La place de la Résistance – Brillplaz – est un endroit bizarre. Les crottes en cuivre chauffent sous la canicule et les haies en buis, taillées de manière sophistiquée pour reprendre les formes organiques des sculptures ont cet aspect factice qu’on aime détester dans les jardins contemporains. Les arbres et arbustes sont encore trop jeunes – ils ont été plantés en 2013 seulement – pour faire de l’ombre. D’un côté de la place, le Musée national de la Résistance est en rénovation, un seul panneau d’une « exposition » dédiée à Aristides de Sousa Mendes subsiste, les autres ont été volés. De l’autre côté, le Théâtre d’Esch, encore fermé ; des gens déjeunent en terrasse. Le restaurant de sushis installé dans un des deux pavillons est presque vide. Devant le deuxième pavillon, à côté de l’entrée vers le parking souterrain, des autocollants indiquent les distances à garder entre spectateurs lors d’événements. Rien ici ne signifie qu’on est bienvenu. L’espace public conçu par l’architecte berlinois Kamel Louafi semble surtout pensé pour prendre de belles photos aériennes et ne laisse pas de place aux utilisateurs. Son grand avantage fut à l’époque de Lydia Mutsch (LSAP) de faire oublier la débâcle du projet André Heller et ses masques dorés aussi surdimensionnés que le budget.

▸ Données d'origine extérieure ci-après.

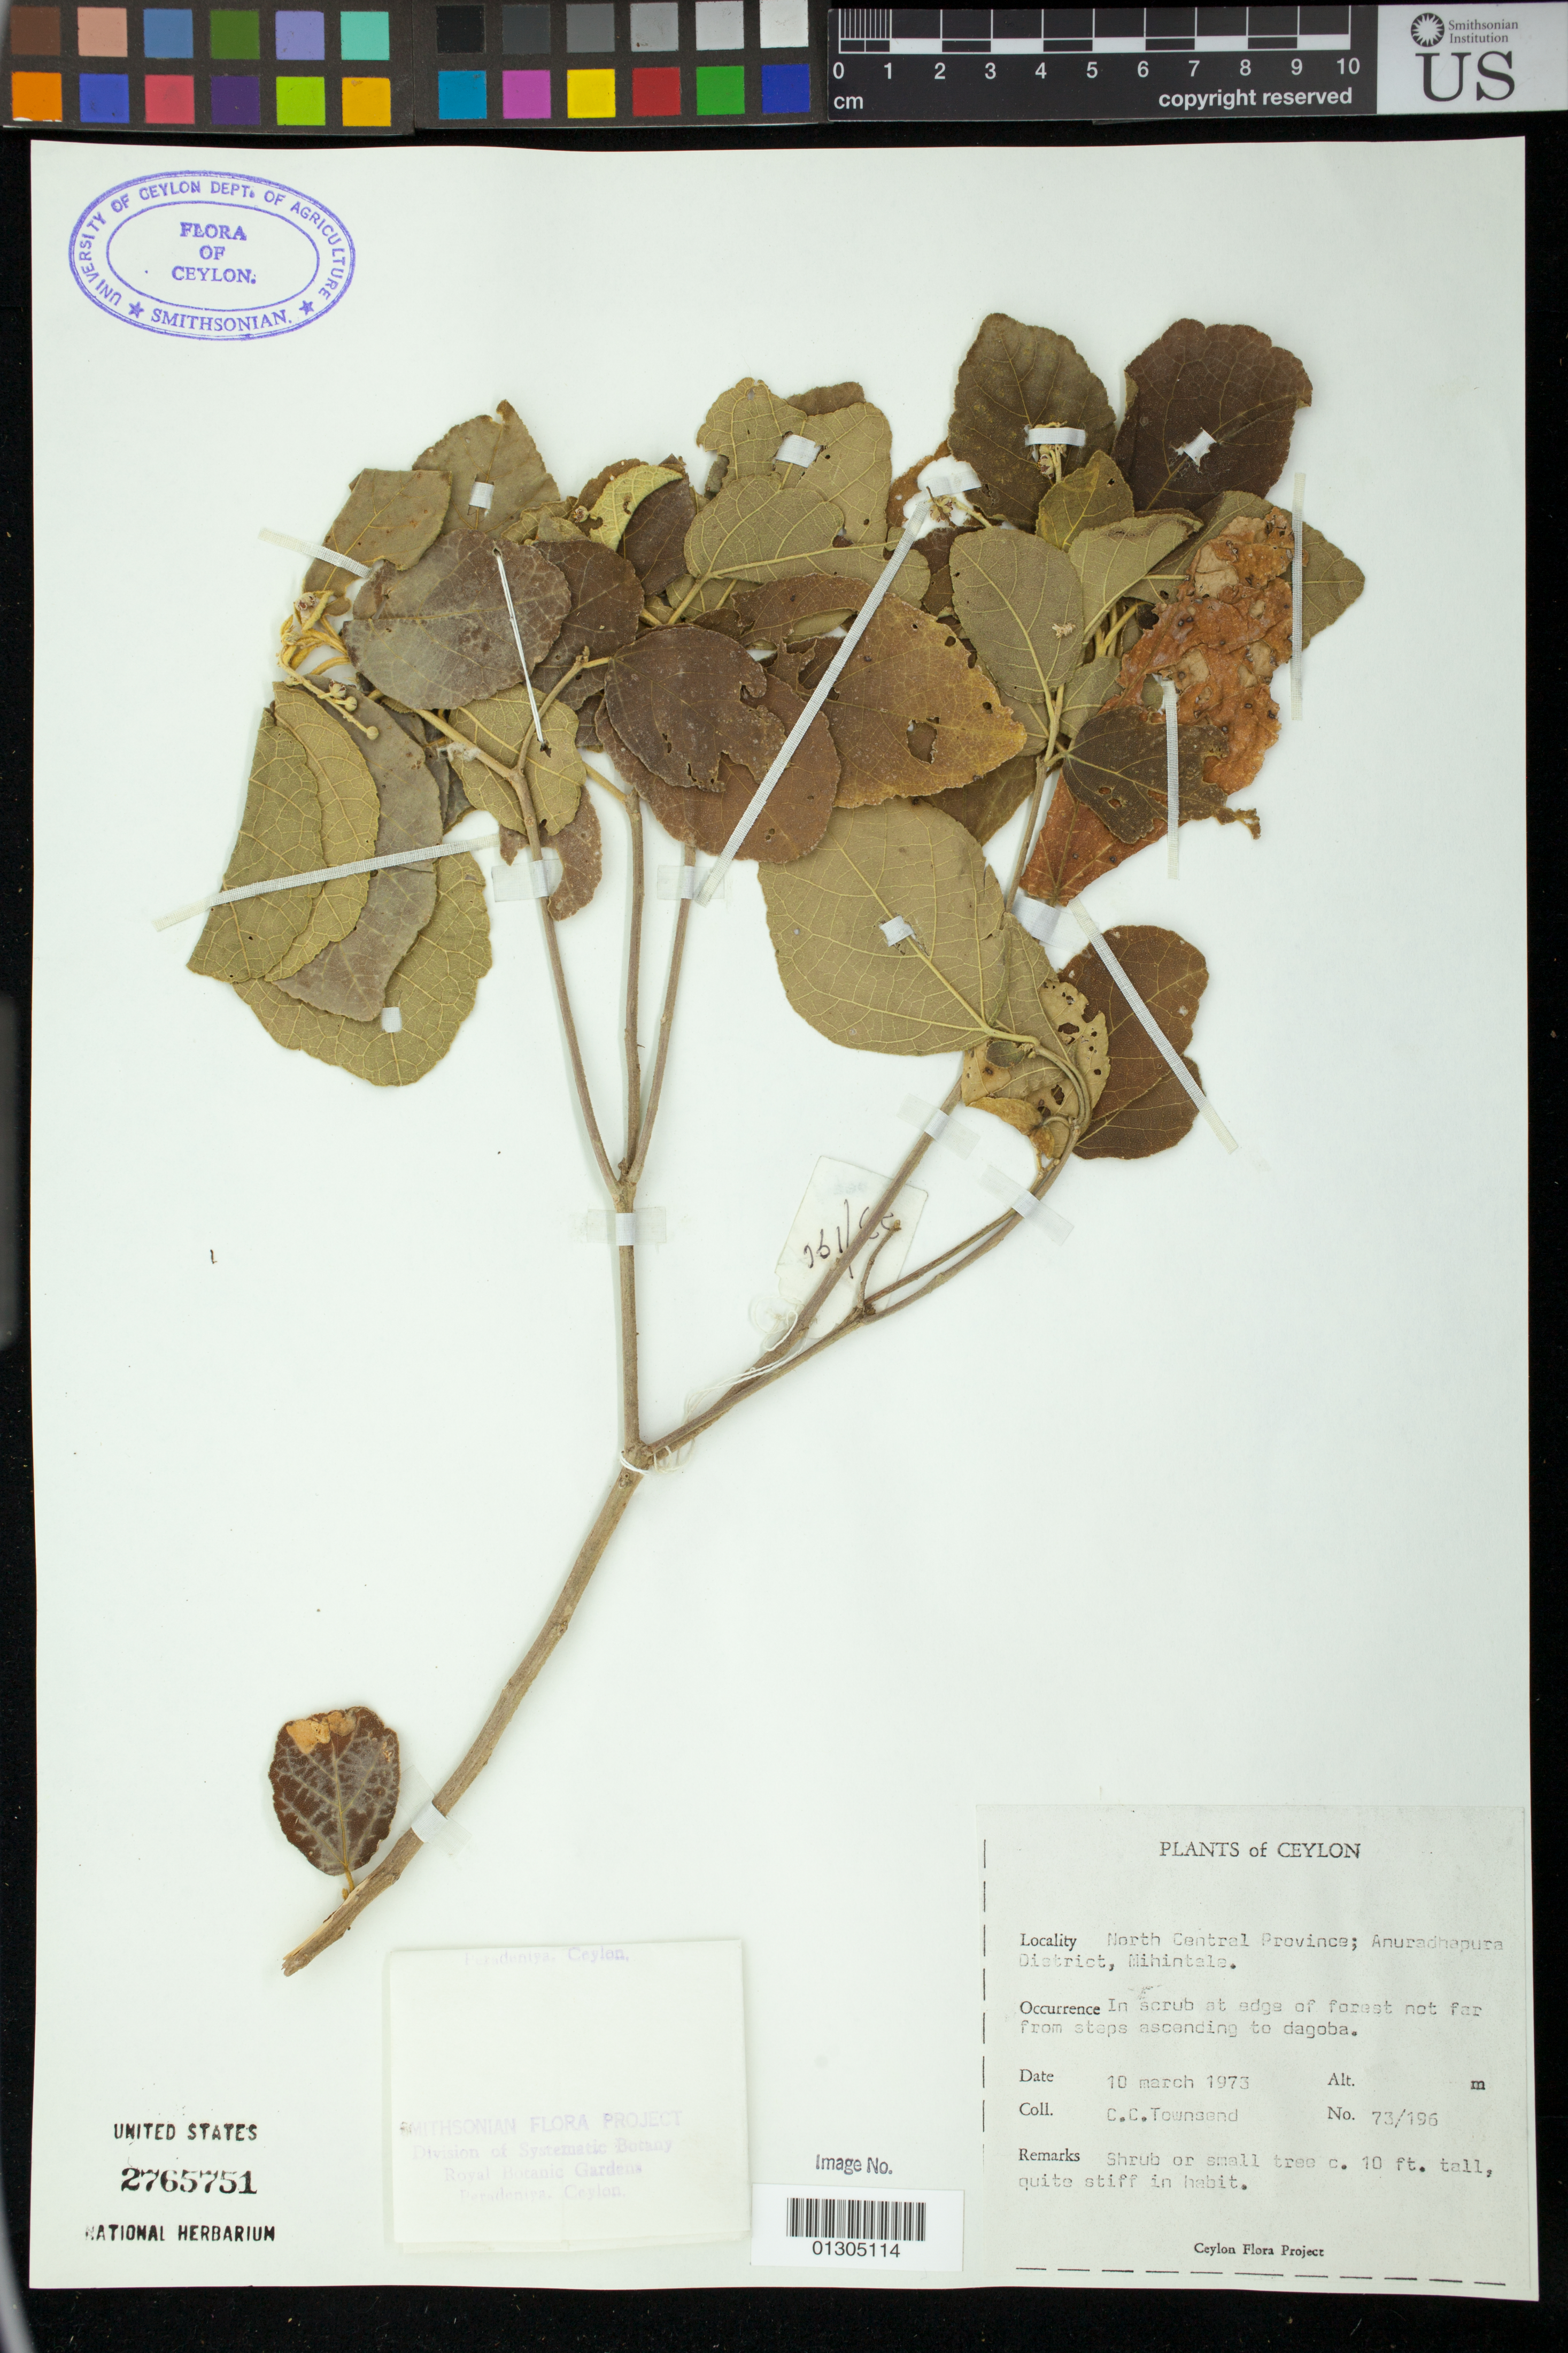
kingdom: Plantae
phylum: Tracheophyta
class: Magnoliopsida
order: Malpighiales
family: Euphorbiaceae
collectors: C. C. Townsend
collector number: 73/196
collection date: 1973-03-10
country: Sri Lanka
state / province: North Central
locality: Anuradhapura District, Mihintale. In scurb at edge of forest not far from steps ascending to dagoba.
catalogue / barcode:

Le deuxième pavillon, en face du restaurant asiatique, a été mis à disposition par la Ville d’Esch à l’association Esch22, capitale européenne de la culture. Même si aucune des deux équipes, ni la première de Wagner/Strötgen ni celle de Nancy Braun, n’a jamais voulu y élire domicile (elle est installée au 1535 à Differdange), c’est, de par sa structure ouverte, un lieu idéal pour faire vitrine. Aussi en temps de confinement, comme il s’est avéré, puisque les passants peuvent avoir un aperçu d’une œuvre de l’extérieur. Un peu comme le fut le pavillon de l’Aica jadis, ou comme l’est actuellement la Cecil’s Box du Cercle-Cité à Luxembourg-Ville. Après Thibault Brunet et ses paysages numériques Topographia naturalis pour la Nuit de la culture l’année dernière et la ville miniature Playful connect de Floris Hovers en février, Esch22 a invité Paul Schumacher aka Melting Pol à s’approprier le pavillon appelé Annexe22. Il le fait avec une installation qui lui ressemble : Under construction est une œuvre lumineuse au sens propre du terme : les structures de deux échafaudages industriels, comme ceux qu’on utilise généralement pour les chantiers de construction, sont remplacées par des tubes en LED blancs ; les plateformes sont en plexiglas translucides. Under construction au propre comme au figuré : l’installation est aussi censée indiquer que derrière les coulisses des ragots et des scandales qui entourent le projet de capitale européenne de la culture, quelque chose d’enchanteur se construit.
Originairement, Paul Schumacher vient de l’événementiel : il travailla à un moment dans la conception des foires et salons à Luxexpo. C’est donc un monde qu’il connaît, même si son activité artistique de premier veejay au Luxembourg a peu à peu pris le dessus. Très prolixe, Schumacher s’est d’abord associé à des musiciens, danseurs et acteurs, avant de se réorienter vers le videomapping, cette récente mode de projeter des images sur des surfaces architecturales. Il connaît le charme qu’exerce la lumière, matière fragile et éphémère – comme l’a prouvé jadis Enrico Lunghi avec deux expositions d’œuvres basées sur la lumière au Casino Luxembourg – Forum d’art contemporain (Light Pieces en 2000 et On/Off en 2006/2007). Matière trompeuse aussi, qui permet de faire de l’effet avec bien peu de choses – comme l’ont prouvé les Open market days d’Esch22, en février dans l’ancienne halle de marché à Esch. Or, comme le précise la directrice de la programmation d’Esch22, Françoise Poos vis-à-vis du site Reporter.lu, « une capitale européenne de la Culture, ce n’est pas une biennale d’art. Pour la Commission européenne, c’est un projet sociétal où l’art et la Culture doivent avoir un impact systémique sur l’économie ». Dans ce sens, l’installation de Melting Pol tire dans le mille : un peu d’éblouissement pour revaloriser la ville après la désindustrialisation.